黄梅在报馆工作的几天,渐渐平复了心情,由于她勤快,做事利落,还很热心肠,因此在报馆也深受众人喜欢,她丈夫的身体也在一天天地好转。
开堂审讯日,受到小报的影响,去听审的人多了,但宋谙还嫌不够,关了报馆,在告示栏上写上具体的时间和地点通知大家。
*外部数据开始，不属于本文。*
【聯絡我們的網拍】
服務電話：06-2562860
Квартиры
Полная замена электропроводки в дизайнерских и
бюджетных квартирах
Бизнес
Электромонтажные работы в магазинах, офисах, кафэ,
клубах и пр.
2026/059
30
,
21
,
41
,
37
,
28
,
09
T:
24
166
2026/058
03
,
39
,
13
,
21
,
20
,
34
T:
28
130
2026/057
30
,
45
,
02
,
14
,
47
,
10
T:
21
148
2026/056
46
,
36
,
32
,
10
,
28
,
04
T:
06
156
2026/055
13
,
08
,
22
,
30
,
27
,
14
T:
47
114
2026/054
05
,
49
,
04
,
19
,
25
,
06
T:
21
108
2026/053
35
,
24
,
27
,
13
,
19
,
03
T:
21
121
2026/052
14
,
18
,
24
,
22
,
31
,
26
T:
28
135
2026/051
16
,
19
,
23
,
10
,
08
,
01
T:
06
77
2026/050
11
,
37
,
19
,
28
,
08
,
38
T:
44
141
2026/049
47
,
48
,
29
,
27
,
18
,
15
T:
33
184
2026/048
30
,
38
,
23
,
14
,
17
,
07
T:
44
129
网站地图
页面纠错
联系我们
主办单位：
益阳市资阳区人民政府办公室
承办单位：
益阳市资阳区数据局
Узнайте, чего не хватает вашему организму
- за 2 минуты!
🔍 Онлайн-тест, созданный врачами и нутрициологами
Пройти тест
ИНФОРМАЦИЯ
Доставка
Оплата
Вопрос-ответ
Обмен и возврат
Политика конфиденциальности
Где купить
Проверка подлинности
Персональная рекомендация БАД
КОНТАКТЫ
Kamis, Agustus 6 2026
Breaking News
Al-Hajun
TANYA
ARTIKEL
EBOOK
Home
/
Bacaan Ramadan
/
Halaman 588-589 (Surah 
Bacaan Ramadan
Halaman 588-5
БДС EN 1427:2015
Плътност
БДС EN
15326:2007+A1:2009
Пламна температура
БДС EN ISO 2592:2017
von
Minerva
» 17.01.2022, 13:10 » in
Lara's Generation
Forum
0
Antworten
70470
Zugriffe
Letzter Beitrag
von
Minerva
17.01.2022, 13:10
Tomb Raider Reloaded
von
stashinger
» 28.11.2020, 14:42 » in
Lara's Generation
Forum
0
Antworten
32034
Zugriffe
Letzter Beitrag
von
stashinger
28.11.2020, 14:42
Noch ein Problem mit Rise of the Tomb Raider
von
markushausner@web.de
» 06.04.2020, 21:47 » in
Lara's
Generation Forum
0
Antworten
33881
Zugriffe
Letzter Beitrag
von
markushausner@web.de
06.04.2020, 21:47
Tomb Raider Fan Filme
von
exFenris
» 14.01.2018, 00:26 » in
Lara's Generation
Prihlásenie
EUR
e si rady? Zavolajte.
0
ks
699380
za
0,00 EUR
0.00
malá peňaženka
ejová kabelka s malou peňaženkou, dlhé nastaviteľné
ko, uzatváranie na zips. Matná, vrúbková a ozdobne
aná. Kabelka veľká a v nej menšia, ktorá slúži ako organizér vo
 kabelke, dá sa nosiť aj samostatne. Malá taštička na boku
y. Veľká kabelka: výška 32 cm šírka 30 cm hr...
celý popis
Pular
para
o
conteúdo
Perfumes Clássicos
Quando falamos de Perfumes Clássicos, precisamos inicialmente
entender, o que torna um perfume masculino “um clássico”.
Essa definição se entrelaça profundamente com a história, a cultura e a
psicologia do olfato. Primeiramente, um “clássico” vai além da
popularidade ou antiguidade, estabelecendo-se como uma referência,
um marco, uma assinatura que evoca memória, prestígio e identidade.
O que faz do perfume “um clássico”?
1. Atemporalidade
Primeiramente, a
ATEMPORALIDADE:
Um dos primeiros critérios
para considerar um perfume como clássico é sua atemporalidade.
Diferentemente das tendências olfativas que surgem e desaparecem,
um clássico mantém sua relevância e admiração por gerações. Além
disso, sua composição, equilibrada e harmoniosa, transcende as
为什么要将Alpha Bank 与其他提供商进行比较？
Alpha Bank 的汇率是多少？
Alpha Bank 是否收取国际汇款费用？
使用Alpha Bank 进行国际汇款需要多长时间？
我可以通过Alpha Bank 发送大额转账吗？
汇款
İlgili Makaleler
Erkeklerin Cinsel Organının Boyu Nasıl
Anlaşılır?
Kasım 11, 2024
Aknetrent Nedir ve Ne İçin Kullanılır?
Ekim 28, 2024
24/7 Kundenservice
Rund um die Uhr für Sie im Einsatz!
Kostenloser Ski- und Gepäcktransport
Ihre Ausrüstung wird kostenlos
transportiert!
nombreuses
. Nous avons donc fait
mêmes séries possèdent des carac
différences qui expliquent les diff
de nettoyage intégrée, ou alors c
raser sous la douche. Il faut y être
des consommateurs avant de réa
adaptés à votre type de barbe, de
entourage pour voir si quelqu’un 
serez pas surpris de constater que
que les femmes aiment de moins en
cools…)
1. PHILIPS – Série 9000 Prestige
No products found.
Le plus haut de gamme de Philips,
衙门外叽叽喳喳吵成一片,衙门内无人言语,落针可闻,那县令严冷地坐在太师椅上,神色不太好,宋谙目觉得可能是因为没有收到他想要的东西。
“升堂”
在齐整的“威武”声中,本案正式开始,外面也渐渐安静下来。
那醒木猛地一拍,随后大喝道:“堂下何人,状告本官!”
“民女黄梅,拜见官老爷。”
“小人杜二,拜见官老爷。”
“所谓何事啊...”
二人又各自陈述了一遍自己的冤屈,在黄梅叙述的时候,那县令肉眼可见的不耐烦。
“好了,好了,我知道了。”县令醒木一甩,看向杜二:“你说!”
那杜二声泪俱下地诉说,心中却暗喜:幸好留了一手!
待那杜二讲完,那县令接着说:“这件事,本官已派人了解过。”
县令低头喝了口水,杜二抹掉眼泪,笑嘻嘻的看向黄梅,黄梅一对上那双眼,心里直犯恶心,啐了他一口,那杜二一下收敛了笑,露出凶狠的表情。
“这个案件的结果呢,本官认为是那黄梅妇人的错。”
台下哗然一片,杜二的嘴角几乎扯到了耳边,他看向黄梅,恶狠狠地低声说:“你输了。”
黄梅面色一白,转头看向宋谙,见宋谙一脸淡然,便也松了口气,但情绪上来了,她忍不住,哽咽道:“为什么?”
“你这妇人,污蔑他人,还要问为什么,丈责二十大板。”
宋谙抱臂冷笑,看着太师椅上悬挂着的“明镜高悬”四字,只觉得万分刺眼。恨不得吹来一阵风,将牌匾狠狠砸在这个非不分的贪官头上。